Among the entries beneath this sentence, how many lines include the word "middle"? Only the number is wanted.

━━ MATERIALS PROVIDED ━━

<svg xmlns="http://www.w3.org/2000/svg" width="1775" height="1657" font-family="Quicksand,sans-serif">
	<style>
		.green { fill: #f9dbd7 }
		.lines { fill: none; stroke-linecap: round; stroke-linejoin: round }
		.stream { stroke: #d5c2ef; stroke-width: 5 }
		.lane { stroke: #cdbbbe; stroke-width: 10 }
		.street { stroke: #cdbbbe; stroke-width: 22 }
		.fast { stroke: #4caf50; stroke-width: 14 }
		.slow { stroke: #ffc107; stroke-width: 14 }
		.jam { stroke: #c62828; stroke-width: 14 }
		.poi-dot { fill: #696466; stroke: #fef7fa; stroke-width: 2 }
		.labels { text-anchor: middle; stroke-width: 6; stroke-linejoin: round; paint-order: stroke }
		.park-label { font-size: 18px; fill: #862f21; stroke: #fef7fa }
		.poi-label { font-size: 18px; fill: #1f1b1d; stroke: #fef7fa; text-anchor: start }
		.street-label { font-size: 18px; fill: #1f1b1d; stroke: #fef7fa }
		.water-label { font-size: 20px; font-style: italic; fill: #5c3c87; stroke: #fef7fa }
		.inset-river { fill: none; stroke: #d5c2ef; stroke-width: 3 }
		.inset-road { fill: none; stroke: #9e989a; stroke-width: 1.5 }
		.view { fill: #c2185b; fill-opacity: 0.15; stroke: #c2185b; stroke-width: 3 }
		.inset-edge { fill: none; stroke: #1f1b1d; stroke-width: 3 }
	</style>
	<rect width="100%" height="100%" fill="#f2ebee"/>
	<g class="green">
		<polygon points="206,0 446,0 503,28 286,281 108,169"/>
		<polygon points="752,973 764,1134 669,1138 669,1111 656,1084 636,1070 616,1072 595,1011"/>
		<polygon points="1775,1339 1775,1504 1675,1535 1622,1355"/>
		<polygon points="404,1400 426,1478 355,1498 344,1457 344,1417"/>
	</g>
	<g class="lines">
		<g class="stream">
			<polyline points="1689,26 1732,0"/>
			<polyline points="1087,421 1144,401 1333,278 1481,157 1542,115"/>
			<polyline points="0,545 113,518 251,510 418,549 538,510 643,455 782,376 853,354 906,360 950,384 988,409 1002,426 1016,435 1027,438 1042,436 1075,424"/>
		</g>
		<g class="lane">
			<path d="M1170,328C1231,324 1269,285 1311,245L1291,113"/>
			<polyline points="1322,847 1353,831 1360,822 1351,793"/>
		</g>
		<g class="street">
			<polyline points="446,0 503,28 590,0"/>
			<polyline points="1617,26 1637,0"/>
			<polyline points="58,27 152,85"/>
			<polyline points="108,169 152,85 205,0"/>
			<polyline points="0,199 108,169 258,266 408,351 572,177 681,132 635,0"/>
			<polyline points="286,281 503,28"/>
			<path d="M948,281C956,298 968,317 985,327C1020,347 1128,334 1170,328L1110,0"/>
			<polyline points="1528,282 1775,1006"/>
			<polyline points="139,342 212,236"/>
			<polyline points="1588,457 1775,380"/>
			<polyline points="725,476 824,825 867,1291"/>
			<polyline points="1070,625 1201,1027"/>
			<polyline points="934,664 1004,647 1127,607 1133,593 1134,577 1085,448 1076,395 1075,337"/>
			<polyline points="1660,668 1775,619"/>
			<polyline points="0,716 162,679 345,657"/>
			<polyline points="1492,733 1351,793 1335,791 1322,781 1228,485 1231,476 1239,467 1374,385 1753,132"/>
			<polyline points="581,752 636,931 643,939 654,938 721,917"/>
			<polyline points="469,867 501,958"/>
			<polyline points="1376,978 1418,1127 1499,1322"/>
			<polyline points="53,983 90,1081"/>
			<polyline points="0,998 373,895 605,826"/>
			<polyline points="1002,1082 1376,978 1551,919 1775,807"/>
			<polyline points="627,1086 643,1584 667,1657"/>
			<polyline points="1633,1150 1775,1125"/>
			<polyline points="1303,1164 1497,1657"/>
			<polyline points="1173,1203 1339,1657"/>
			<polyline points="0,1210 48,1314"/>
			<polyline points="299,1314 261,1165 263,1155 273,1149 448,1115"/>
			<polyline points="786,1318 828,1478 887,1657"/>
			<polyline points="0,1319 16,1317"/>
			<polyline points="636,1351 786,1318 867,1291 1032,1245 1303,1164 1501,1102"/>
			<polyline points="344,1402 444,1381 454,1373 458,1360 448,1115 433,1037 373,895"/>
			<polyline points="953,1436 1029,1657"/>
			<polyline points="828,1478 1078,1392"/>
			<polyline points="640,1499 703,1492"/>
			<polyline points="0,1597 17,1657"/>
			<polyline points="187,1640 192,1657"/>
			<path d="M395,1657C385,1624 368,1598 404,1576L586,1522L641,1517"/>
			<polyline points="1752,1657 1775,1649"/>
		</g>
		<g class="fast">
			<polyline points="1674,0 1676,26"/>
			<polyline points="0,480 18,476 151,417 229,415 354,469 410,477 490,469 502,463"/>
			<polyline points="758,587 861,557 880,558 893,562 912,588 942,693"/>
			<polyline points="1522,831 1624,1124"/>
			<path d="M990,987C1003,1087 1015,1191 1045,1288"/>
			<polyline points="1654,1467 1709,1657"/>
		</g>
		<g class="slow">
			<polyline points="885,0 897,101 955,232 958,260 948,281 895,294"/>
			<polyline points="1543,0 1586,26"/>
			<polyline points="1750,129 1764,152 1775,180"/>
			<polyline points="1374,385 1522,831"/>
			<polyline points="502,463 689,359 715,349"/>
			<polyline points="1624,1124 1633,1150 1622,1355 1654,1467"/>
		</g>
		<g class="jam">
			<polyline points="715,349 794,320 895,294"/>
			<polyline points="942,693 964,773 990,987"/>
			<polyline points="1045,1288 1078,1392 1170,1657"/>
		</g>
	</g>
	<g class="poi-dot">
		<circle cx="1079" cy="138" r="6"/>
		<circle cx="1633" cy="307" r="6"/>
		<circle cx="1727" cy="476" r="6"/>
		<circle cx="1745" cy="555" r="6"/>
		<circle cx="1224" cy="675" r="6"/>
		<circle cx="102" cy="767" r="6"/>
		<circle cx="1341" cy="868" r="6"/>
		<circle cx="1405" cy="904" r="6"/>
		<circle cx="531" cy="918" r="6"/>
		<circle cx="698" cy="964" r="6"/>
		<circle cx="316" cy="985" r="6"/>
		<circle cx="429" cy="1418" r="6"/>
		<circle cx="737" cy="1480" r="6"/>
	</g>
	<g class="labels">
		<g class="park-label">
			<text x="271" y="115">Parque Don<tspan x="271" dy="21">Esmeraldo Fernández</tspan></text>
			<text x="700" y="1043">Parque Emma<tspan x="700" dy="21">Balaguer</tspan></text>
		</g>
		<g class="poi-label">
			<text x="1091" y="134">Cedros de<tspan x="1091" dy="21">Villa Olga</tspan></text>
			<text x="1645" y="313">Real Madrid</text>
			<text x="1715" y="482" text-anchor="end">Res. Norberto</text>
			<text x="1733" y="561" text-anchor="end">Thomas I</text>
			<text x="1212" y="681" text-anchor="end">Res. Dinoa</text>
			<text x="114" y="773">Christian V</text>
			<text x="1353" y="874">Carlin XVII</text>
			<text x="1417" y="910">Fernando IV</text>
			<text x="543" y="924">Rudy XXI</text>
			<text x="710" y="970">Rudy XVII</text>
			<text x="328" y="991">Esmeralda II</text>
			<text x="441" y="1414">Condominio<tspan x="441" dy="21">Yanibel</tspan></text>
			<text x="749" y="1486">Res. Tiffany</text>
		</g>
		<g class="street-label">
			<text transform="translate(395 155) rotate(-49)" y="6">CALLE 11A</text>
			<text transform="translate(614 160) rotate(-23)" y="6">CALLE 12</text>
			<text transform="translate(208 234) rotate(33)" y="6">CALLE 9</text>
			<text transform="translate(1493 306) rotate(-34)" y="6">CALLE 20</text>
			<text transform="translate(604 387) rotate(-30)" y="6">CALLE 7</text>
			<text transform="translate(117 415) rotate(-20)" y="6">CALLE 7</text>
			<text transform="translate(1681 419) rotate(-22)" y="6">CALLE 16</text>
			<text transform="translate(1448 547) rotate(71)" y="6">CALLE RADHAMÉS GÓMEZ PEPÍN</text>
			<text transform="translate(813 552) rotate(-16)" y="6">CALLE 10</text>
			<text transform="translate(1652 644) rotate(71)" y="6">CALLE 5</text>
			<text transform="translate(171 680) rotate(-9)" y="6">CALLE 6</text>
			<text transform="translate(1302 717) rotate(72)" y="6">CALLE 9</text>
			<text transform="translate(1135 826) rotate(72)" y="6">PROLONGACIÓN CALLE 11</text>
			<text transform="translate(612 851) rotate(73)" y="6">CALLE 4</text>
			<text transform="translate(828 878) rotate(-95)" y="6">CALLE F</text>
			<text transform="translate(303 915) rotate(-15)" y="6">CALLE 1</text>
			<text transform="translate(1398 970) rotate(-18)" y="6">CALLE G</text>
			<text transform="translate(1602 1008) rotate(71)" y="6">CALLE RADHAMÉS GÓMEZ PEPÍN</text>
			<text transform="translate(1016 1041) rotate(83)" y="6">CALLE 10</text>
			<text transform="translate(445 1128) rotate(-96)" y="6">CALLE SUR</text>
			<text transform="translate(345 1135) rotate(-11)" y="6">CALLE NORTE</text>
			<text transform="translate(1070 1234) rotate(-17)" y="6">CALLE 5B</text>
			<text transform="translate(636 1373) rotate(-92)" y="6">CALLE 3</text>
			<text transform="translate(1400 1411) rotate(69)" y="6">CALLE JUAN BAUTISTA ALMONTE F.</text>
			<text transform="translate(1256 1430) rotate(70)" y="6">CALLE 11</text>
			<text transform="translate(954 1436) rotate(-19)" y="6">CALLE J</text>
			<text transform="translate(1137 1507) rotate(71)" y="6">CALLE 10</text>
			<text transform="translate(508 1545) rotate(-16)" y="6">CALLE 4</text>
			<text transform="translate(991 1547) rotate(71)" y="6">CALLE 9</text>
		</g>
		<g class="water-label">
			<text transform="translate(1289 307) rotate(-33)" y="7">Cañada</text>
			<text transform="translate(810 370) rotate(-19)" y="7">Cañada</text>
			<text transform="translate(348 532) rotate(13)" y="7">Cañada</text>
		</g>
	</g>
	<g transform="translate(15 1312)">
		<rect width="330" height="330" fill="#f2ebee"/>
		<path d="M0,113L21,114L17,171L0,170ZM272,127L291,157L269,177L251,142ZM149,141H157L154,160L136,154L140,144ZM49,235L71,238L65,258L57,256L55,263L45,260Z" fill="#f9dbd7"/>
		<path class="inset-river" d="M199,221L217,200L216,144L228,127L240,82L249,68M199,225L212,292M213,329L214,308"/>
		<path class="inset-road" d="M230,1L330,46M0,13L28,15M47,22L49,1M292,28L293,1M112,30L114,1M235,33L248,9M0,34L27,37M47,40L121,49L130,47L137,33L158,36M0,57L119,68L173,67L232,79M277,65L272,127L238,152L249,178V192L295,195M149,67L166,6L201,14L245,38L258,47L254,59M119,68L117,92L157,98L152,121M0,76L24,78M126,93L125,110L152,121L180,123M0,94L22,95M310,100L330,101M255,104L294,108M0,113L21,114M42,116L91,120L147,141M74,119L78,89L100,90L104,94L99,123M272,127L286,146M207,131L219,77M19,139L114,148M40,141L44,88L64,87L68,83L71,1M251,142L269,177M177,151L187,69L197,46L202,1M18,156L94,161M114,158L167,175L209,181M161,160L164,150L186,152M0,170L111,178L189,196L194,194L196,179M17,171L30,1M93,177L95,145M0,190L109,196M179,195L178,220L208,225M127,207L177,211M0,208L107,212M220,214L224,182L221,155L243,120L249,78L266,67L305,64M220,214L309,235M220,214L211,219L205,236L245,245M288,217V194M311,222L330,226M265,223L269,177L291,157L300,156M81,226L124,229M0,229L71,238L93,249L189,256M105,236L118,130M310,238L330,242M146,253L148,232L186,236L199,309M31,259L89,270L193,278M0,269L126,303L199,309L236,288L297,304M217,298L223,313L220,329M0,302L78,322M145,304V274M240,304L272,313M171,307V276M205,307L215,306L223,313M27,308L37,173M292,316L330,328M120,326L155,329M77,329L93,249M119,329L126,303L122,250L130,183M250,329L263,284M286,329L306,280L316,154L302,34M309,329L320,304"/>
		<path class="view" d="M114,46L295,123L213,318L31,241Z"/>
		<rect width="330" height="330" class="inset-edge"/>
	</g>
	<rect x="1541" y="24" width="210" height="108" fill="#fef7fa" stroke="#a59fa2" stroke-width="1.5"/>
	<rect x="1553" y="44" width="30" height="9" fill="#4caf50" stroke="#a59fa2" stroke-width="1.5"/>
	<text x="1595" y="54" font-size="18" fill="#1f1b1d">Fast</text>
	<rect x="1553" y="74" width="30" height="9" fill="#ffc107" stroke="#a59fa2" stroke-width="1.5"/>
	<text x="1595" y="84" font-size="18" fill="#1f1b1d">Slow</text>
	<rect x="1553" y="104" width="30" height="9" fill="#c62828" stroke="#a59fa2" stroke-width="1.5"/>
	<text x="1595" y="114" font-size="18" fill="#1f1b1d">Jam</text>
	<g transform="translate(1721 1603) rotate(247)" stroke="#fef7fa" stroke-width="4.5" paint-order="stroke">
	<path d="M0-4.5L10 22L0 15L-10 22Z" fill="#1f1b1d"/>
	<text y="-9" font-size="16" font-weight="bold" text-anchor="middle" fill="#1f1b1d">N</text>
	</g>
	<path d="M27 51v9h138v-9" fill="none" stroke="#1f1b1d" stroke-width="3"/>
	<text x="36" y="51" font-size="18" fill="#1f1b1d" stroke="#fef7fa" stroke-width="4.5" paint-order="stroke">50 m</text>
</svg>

━━━

(SOLUTION TO THIS PROBLEM): 2